S18 Step 4 — design (amended post-Loki forensics)¶

Status : draft v2 (post-Loki amendment, pre-committee plan_review) Parent dossier : documentation/reviews/2026-05-13-cvn-n001-ee-s18-harness-shallow-training-diagnostic-plan.md §5.4 Trigger : Step 3 verdict = REFUTED + Loki forensic query on the chained DAG run 2026-05-14 14:44 UTC Author : Claude Opus 4.7 (under operator review)

1. Why this v2¶

The v1 of this dossier proposed a 7-stage replay matrix (A.GRID, A.OPT, B.GRID, … D.OPT). Loki forensics on the actual chained-DAG run obsoletes that scope :

Loki query results (2026-05-14 14:44-15:08 UTC)¶

event=s18_step1_trial_complete : 51 events
  best_iter=1 : 49 trials
  best_iter=2 :  2 trials

Every single Optuna trial converged to best_iter ≤ 2 across the full hyperparameter search space (50 trials + final retrain). Combined with Step 3 producing legacy_best_iter=1, harness_best_iter=1 on GRID_DEFAULT_HP_LGB :

Configuration	Params	valid_sets	best_iter
Phase A trial 0	Optuna trial 0	`[val_set]`	1
Phase A trial 1	Optuna trial 1	`[val_set]`	1
Phase A trial 2	Optuna trial 2	`[val_set]`	2
…	…	…	…
Phase A trial 50	Optuna best retrain	`[val_set]`	1
Step 3 legacy	GRID_DEFAULT	`[train_set, val_set]`	1
Step 3 harness	GRID_DEFAULT	`[val_set]`	1

53 total configurations × 2 param families × 2 valid_sets configs → all early-stop at iter 1-2.

This eliminates : - H1 (early stopping config) — uniform across 51 different param sets - H6 (eval metric mismatch) — would have to affect 53 distinct configs identically - H7 (HPO param override) — none of 51 Optuna combinations escape the trap

The remaining hypotheses are all data-side : - H3 label misalignment / off-by-one - H4 sample weights formula bug (but weights_present=false in capture → unlikely) - H5 feature corruption (NaN leak / scaling drift / leak feature)

A 7-stage replay testing the training loop invariants is misdirected — the loop is doing the right thing on bad data.

Methodology flaw exposed by Step 3¶

Parity.py:320 hardcoded y_pred = (y_proba >= 0.5).astype(int).
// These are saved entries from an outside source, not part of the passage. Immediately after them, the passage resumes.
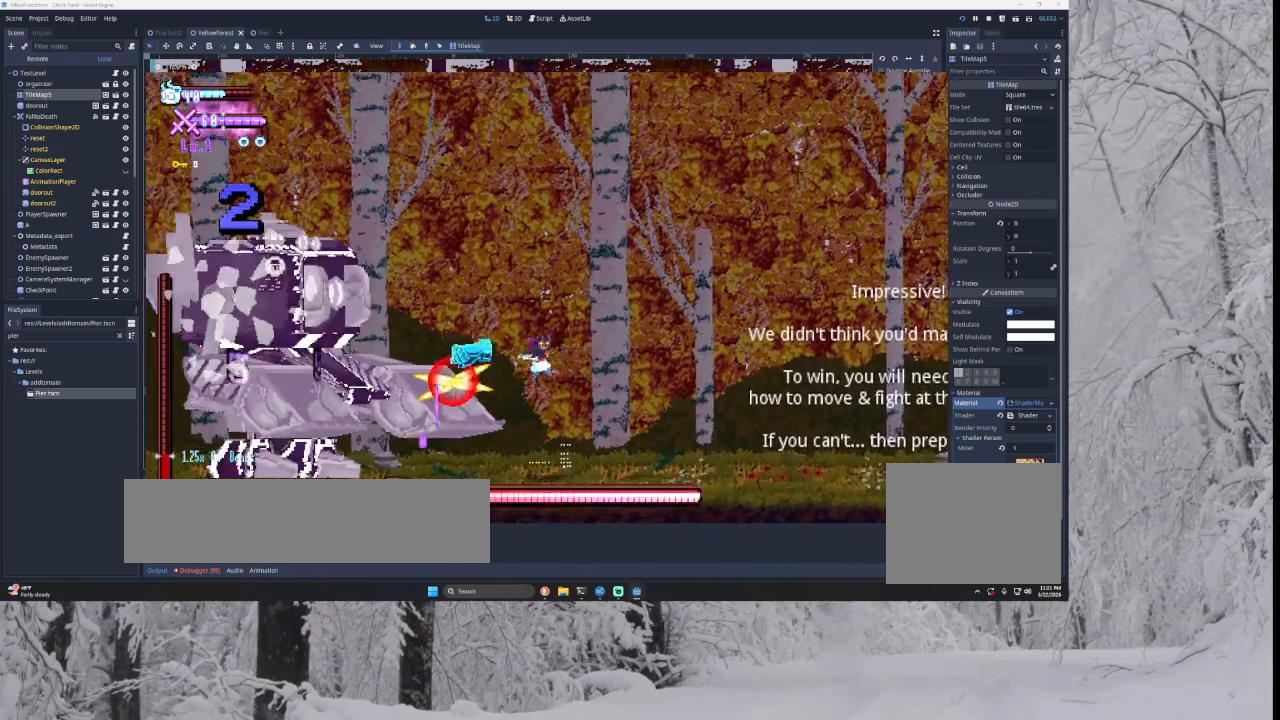
{"buttons": [], "left_stick": "right", "right_stick": "center", "events": [[67, "SQUARE", "up"], [100, "left_stick", "left"], [133, "TRIANGLE", "up"], [233, "left_stick", "center"], [267, "SQUARE", "down"], [367, "left_stick", "right"], [467, "SQUARE", "up"]]}
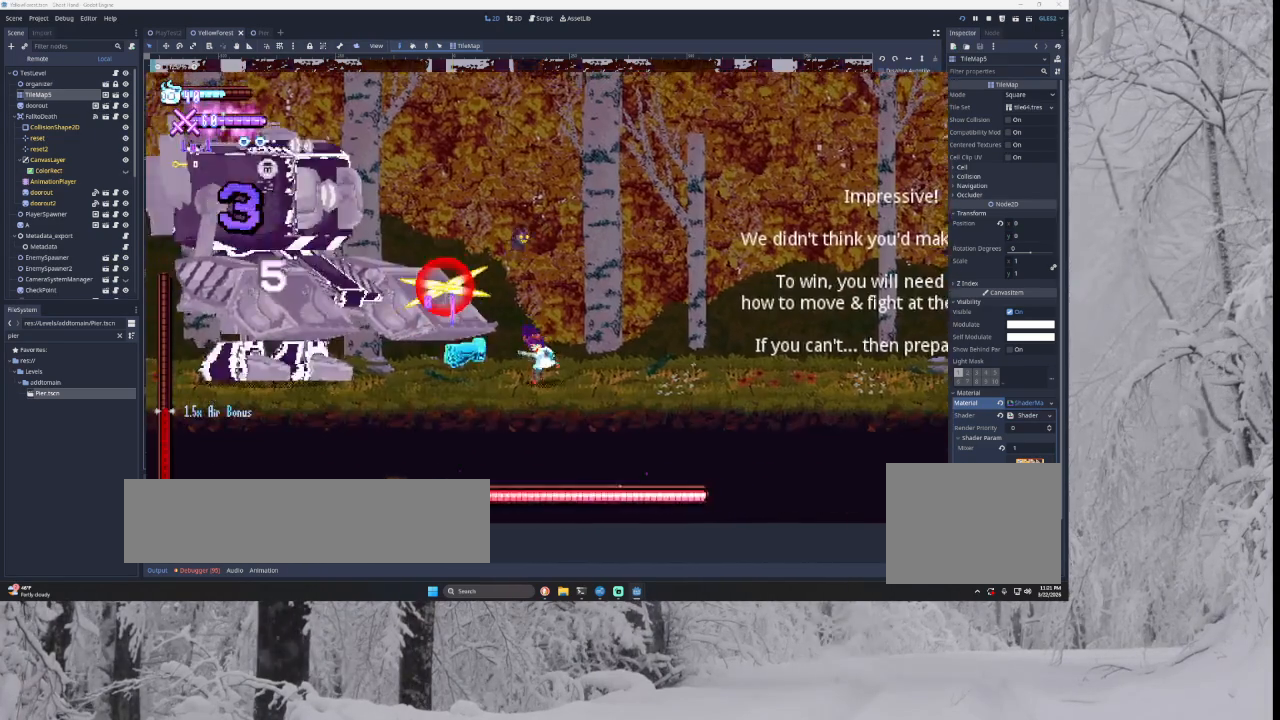
{"buttons": ["SQUARE", "TRIANGLE"], "left_stick": "right", "right_stick": "center", "events": [[67, "left_stick", "center"], [133, "left_stick", "left"], [200, "TRIANGLE", "down"], [267, "SQUARE", "down"], [333, "left_stick", "right"]]}
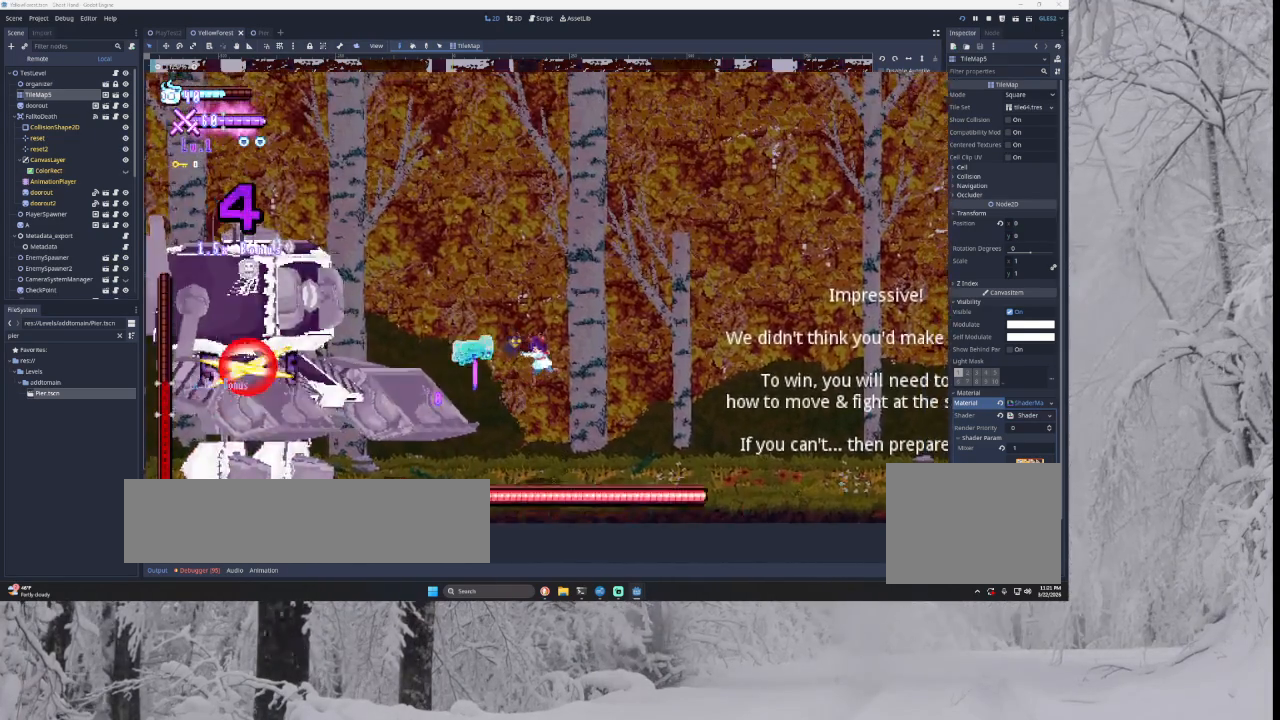
{"buttons": [], "left_stick": "right", "right_stick": "center", "events": [[33, "SQUARE", "up"], [67, "left_stick", "left"], [100, "TRIANGLE", "up"], [167, "left_stick", "center"], [233, "SQUARE", "down"], [333, "left_stick", "right"], [433, "SQUARE", "up"]]}
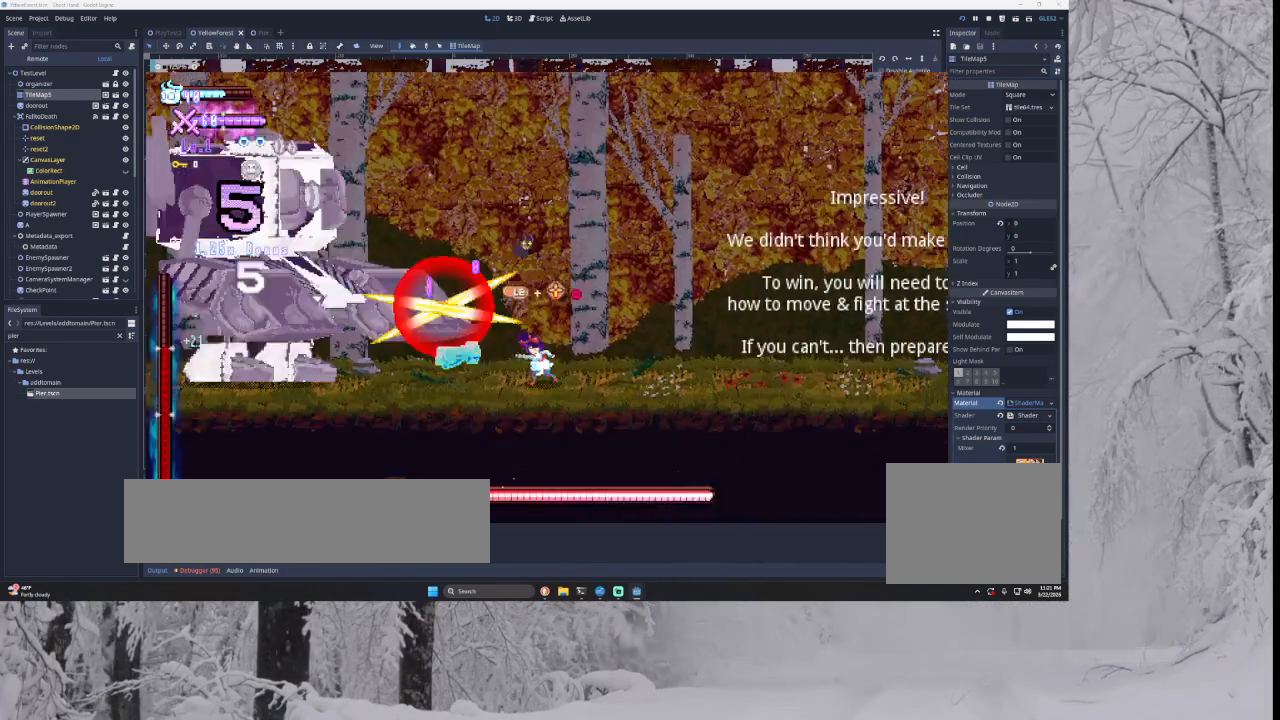
{"buttons": ["SQUARE", "TRIANGLE"], "left_stick": "right", "right_stick": "center", "events": [[100, "left_stick", "left"], [200, "TRIANGLE", "down"], [233, "SQUARE", "down"], [333, "left_stick", "right"]]}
With scale_pos_weight=4.71 compressing probas downward, ZERO trades cross θ=0.5. So f1_buy_val=0.0, n_trades_val=0 was a measurement artefact. The true signal is best_iter=1 (which is robust to θ).

Step 4 MUST fix this : either run a θ-sweep on the trained booster's proba distribution or skip the f1_buy measurement entirely and rely on AUC / loss curves.

2. Amended Step 4 scope — data forensics¶

Drop the 7-stage replay matrix. Replace with a focused data inspector that runs the §5.3 invariants 1, 2 (data parity) + a tightly-scoped §5.3.4 (iter-1 training behavior) on the captured fold.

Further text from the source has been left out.